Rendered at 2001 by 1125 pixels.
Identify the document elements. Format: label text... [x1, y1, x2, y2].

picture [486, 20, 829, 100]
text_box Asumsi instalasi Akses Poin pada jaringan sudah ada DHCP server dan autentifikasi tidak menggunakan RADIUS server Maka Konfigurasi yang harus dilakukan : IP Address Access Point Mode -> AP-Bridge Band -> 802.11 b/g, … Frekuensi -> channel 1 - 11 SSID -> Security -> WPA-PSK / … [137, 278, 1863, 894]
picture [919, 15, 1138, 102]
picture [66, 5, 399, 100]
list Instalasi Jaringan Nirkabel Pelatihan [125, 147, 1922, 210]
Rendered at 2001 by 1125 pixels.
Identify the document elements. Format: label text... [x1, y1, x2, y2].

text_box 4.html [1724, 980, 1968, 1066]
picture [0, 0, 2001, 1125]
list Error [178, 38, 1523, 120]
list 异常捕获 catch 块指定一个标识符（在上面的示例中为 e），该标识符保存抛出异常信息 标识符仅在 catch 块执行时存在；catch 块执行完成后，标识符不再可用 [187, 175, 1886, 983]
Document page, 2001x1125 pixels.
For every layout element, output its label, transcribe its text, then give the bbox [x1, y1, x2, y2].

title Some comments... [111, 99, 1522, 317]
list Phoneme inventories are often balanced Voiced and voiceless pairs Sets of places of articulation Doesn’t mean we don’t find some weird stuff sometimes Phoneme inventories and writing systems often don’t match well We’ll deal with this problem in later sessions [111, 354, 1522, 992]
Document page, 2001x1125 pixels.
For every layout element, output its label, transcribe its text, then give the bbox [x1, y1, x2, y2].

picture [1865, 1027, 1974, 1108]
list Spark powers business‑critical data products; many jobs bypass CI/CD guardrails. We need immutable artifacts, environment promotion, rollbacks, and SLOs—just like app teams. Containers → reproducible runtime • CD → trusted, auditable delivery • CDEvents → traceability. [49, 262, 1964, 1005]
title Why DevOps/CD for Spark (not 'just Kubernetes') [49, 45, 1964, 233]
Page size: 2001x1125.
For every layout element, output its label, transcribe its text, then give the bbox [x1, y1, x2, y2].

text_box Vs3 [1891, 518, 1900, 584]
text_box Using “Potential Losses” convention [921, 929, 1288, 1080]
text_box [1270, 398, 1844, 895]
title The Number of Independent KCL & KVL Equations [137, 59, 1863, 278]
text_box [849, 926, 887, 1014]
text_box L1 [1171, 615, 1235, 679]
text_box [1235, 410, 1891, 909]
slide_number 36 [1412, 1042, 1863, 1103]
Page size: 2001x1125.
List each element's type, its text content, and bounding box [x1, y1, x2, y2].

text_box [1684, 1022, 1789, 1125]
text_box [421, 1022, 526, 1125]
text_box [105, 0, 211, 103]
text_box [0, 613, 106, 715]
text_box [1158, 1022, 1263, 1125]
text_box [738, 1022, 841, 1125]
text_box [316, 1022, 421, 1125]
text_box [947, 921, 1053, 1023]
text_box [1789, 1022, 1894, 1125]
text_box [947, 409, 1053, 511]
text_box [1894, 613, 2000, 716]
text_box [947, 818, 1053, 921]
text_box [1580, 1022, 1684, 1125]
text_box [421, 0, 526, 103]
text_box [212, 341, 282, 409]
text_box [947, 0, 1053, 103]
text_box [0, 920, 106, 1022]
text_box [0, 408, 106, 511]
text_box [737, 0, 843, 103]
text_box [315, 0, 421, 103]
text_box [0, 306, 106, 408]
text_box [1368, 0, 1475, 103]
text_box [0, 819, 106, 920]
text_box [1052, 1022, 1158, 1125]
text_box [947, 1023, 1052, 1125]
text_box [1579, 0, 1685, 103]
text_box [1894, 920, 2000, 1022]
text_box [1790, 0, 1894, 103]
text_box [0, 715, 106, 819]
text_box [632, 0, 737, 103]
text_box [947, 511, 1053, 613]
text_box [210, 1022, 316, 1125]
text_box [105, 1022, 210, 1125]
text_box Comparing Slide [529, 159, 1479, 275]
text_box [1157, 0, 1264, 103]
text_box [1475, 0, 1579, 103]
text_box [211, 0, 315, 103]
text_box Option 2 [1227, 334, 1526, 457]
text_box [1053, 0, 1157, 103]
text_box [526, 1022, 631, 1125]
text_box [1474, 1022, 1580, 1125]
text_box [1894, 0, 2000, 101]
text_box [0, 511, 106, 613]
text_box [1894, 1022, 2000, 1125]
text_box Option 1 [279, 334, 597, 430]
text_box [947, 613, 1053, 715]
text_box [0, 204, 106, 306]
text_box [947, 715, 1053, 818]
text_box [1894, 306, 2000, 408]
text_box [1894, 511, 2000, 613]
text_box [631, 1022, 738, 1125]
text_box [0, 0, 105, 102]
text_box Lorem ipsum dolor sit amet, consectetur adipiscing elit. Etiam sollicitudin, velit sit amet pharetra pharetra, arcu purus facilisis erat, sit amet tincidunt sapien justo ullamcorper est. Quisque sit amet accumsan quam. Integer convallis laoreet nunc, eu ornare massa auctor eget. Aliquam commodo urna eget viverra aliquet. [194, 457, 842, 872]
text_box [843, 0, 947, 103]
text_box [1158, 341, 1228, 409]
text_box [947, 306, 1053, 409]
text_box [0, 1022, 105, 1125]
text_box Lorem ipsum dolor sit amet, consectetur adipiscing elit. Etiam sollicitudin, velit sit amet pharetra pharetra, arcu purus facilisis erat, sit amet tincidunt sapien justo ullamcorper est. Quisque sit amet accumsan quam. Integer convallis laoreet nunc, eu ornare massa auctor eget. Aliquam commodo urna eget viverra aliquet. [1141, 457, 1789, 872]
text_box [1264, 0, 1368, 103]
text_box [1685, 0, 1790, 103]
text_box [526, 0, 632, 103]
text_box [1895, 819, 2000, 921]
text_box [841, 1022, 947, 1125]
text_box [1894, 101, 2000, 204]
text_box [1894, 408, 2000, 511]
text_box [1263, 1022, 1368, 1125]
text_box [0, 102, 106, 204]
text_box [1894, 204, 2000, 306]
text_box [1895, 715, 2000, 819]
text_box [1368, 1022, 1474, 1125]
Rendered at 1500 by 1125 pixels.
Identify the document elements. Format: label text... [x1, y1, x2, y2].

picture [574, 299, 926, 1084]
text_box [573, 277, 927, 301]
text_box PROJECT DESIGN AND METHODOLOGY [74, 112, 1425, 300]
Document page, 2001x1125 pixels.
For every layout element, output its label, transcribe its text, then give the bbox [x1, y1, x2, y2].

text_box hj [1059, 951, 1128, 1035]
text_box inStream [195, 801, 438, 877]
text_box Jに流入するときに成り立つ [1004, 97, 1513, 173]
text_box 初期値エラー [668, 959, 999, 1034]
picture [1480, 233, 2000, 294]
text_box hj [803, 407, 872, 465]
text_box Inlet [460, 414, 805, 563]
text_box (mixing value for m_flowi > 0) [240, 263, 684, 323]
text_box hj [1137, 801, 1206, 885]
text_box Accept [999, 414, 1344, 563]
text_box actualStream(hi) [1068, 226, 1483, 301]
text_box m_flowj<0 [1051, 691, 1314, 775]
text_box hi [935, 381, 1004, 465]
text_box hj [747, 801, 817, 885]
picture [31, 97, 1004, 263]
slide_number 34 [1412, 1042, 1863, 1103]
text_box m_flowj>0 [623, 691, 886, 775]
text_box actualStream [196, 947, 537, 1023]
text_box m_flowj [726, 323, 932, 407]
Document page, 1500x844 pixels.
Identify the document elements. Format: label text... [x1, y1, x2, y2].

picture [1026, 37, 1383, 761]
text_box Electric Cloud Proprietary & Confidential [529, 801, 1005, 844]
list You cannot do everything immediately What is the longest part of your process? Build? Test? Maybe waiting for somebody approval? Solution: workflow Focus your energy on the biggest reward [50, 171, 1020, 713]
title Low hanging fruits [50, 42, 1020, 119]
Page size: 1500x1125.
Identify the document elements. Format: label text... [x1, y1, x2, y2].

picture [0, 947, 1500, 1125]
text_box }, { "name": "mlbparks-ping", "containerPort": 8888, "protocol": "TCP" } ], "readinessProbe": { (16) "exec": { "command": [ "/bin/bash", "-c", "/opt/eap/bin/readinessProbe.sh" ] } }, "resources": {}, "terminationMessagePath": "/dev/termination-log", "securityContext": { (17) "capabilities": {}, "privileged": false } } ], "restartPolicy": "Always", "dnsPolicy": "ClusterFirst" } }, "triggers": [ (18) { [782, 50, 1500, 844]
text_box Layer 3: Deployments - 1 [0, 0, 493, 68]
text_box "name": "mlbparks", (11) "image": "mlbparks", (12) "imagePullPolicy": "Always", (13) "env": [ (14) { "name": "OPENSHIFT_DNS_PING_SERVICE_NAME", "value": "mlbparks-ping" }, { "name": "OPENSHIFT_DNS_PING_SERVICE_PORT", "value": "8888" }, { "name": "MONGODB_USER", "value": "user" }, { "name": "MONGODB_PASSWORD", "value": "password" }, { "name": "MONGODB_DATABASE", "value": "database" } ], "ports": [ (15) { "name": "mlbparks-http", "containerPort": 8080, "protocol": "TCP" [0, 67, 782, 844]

+++

• _Task statement_: Restate word for word the entries above, starting at the line with "text_box [211, 0, 315, 103]" and ending at the line with "text_box [1263, 1022, 1368, 1125]", inclusive, and no others.

• _Task answer_:
text_box [211, 0, 315, 103]
text_box Option 2 [1227, 334, 1526, 457]
text_box [1053, 0, 1157, 103]
text_box [526, 1022, 631, 1125]
text_box [1474, 1022, 1580, 1125]
text_box [1894, 0, 2000, 101]
text_box [0, 511, 106, 613]
text_box [1894, 1022, 2000, 1125]
text_box Option 1 [279, 334, 597, 430]
text_box [947, 613, 1053, 715]
text_box [0, 204, 106, 306]
text_box [947, 715, 1053, 818]
text_box [1894, 306, 2000, 408]
text_box [1894, 511, 2000, 613]
text_box [631, 1022, 738, 1125]
text_box [0, 0, 105, 102]
text_box Lorem ipsum dolor sit amet, consectetur adipiscing elit. Etiam sollicitudin, velit sit amet pharetra pharetra, arcu purus facilisis erat, sit amet tincidunt sapien justo ullamcorper est. Quisque sit amet accumsan quam. Integer convallis laoreet nunc, eu ornare massa auctor eget. Aliquam commodo urna eget viverra aliquet. [194, 457, 842, 872]
text_box [843, 0, 947, 103]
text_box [1158, 341, 1228, 409]
text_box [947, 306, 1053, 409]
text_box [0, 1022, 105, 1125]
text_box Lorem ipsum dolor sit amet, consectetur adipiscing elit. Etiam sollicitudin, velit sit amet pharetra pharetra, arcu purus facilisis erat, sit amet tincidunt sapien justo ullamcorper est. Quisque sit amet accumsan quam. Integer convallis laoreet nunc, eu ornare massa auctor eget. Aliquam commodo urna eget viverra aliquet. [1141, 457, 1789, 872]
text_box [1264, 0, 1368, 103]
text_box [1685, 0, 1790, 103]
text_box [526, 0, 632, 103]
text_box [1895, 819, 2000, 921]
text_box [841, 1022, 947, 1125]
text_box [1894, 101, 2000, 204]
text_box [1894, 408, 2000, 511]
text_box [1263, 1022, 1368, 1125]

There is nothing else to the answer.